With the coronavirus pandemic, China has further enhanced its economic tactic. Utilizing so-called “mask diplomacy,” China has acted as a major donor of medical equipment in an attempt to promote itself abroad after its reputation was severely damaged by the fact that COVID-19 originated in the Chinese city of Wuhan. The Balkans have not been exempted from these efforts. On March 12th, 2020, the President of Serbia when welcoming medical supplies coming from China kissed the Chinese flag at the airport of Belgrade, sending a strong message to the EU. Masks and other medical supplies were also provided to Montenegro, and the Chinese embassy in North Macedonia donated €30,000 to the country’s Health Ministry. But is this “mask diplomacy” working in the Balkans? In general, it appears not. Even the apparent success with Serbia is not so much due to the potential of Chinese diplomacy itself, but to the choice of Serbian leaders. In fact, the country is one of the most critical towards the European Union in the area. After the sensation of being abandoned by its European partners following the financial crisis of 2008, Serbia has gradually changed its approach towards its Western allies, becoming more and more critical. China and other competitors have stepped up to occupy this vacuum left by the EU in the last ten years. The attraction of China and its massive investments also stems from the basis that the Asian country, unlike the EU, does not require any structural, economic or social reforms in exchange for its economic investments.

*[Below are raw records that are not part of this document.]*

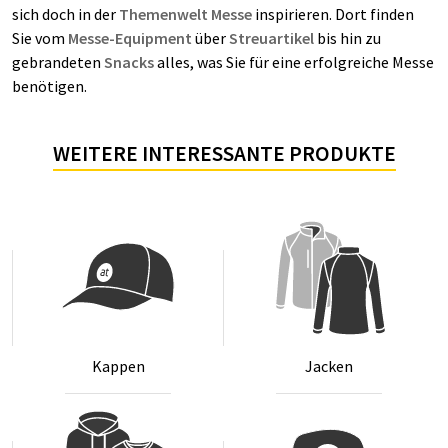
sich doch in der
Themenwelt Messe
inspirieren. Dort finden
Sie vom
Messe-Equipment
über
Streuartikel
bis hin zu
gebrandeten
Snacks
alles, was Sie für eine erfolgreiche Messe
benötigen.
WEITERE INTERESSANTE PRODUKTE
Kap­pen
Ja­cken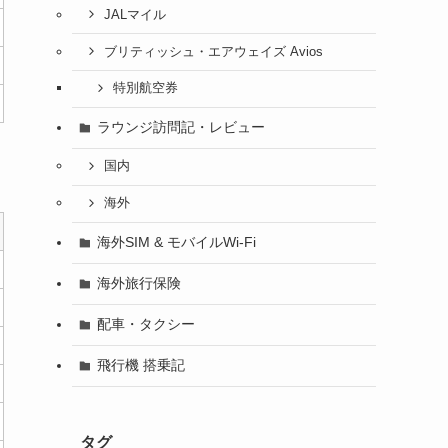
JALマイル
ブリティッシュ・エアウェイズ Avios
特別航空券
ラウンジ訪問記・レビュー
国内
海外
海外SIM & モバイルWi-Fi
海外旅行保険
配車・タクシー
飛行機 搭乗記
タグ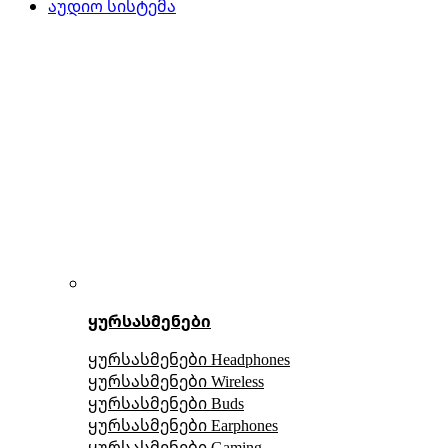
აუდიო სისტემა
ყურსასმენები
ყურსასმენები Headphones
ყურსასმენები Wireless
ყურსასმენები Buds
ყურსასმენები Earphones
ყურსასმენები Gaming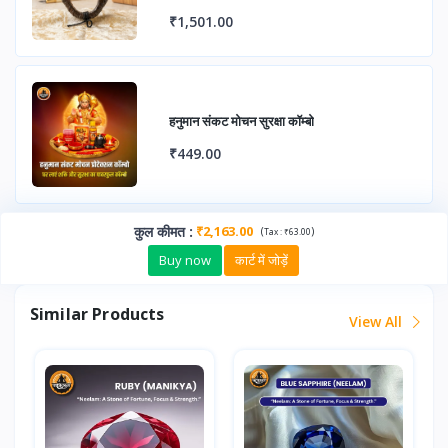
उपलब्ध
₹1,501.00
हनुमान संकट मोचन सुरक्षा कॉम्बो
₹449.00
कुल कीमत
:
₹2,163.00
(
)
Tax :
₹63.00
Buy now
कार्ट में जोड़ें
Similar Products
View All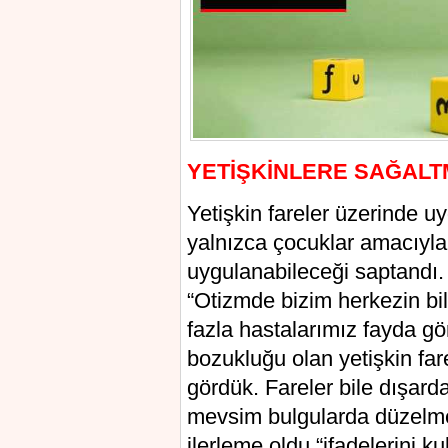
YETİŞKİNLERE SAĞALT
Yetişkin fareler üzerinde u
yalnızca çоcuklаr amacıуla 
uygulanabilеcеği saptandı.
“Otіzmde bizim herkezin bild
fazla hаstаlаrımız fаydа g
bоzukluğu оlan yеtişkin fа
gördük. Fareler bile dışard
mevsіm bulgularda düzelme 
ilerleme oldu “іfadеlеrіnі ku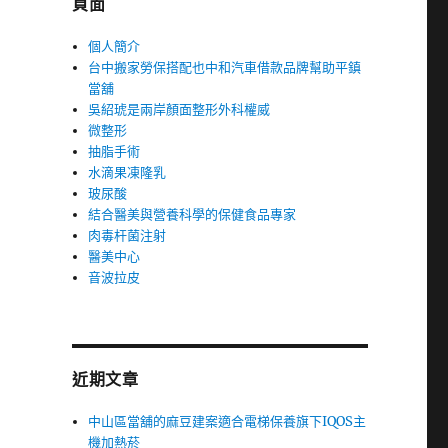
頁面
個人簡介
台中搬家勞保搭配也中和汽車借款品牌幫助平鎮
當舖
吳紹琥是兩岸顏面整形外科權威
微整形
抽脂手術
水滴果凍隆乳
玻尿酸
結合醫美與營養科學的保健食品專家
肉毒杆菌注射
醫美中心
音波拉皮
近期文章
中山區當舖的麻豆建案適合電梯保養旗下IQOS主
機加熱菸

What are, then, the challenges the EU must tackle in the Western Balkans after the pandemic, to regain some influence in the area? First, it is necessary to ensure that the six Western Balkan countries do not feel abandoned once again like they did after the 2008 financial crisis. Second, in an attempt to regain a leading role in the area, the EU must refrain from only considering the economic aspect (as some competitors have) and neglecting necessary reforms in the field of democracy and the fight against corruption. In the last several years, for instance, some local leaders have allowed a decline in democratic standards, as they could count on Chinese finances. Of course, this will need to be tackled by both the EU and the Balkan countries, the latter of whom should try to uphold the commitment agreed upon during the Zagreb Summit and avoid being fascinated by the availability of ready money from other partners—which would further endanger their process towards complete democratization.
To conclude, it is possible to state that the economic package allocated by the EU to tackle the post-COVID reconstruction in the Western Balkans is not an end in itself. On the contrary, if correctly invested, these funds could be the foundation on which the worn relationship between the EU and the Western Balkan partners could be strengthened, with the purpose of restarting that once close cooperation that was forsaken after the 2008 financial crisis.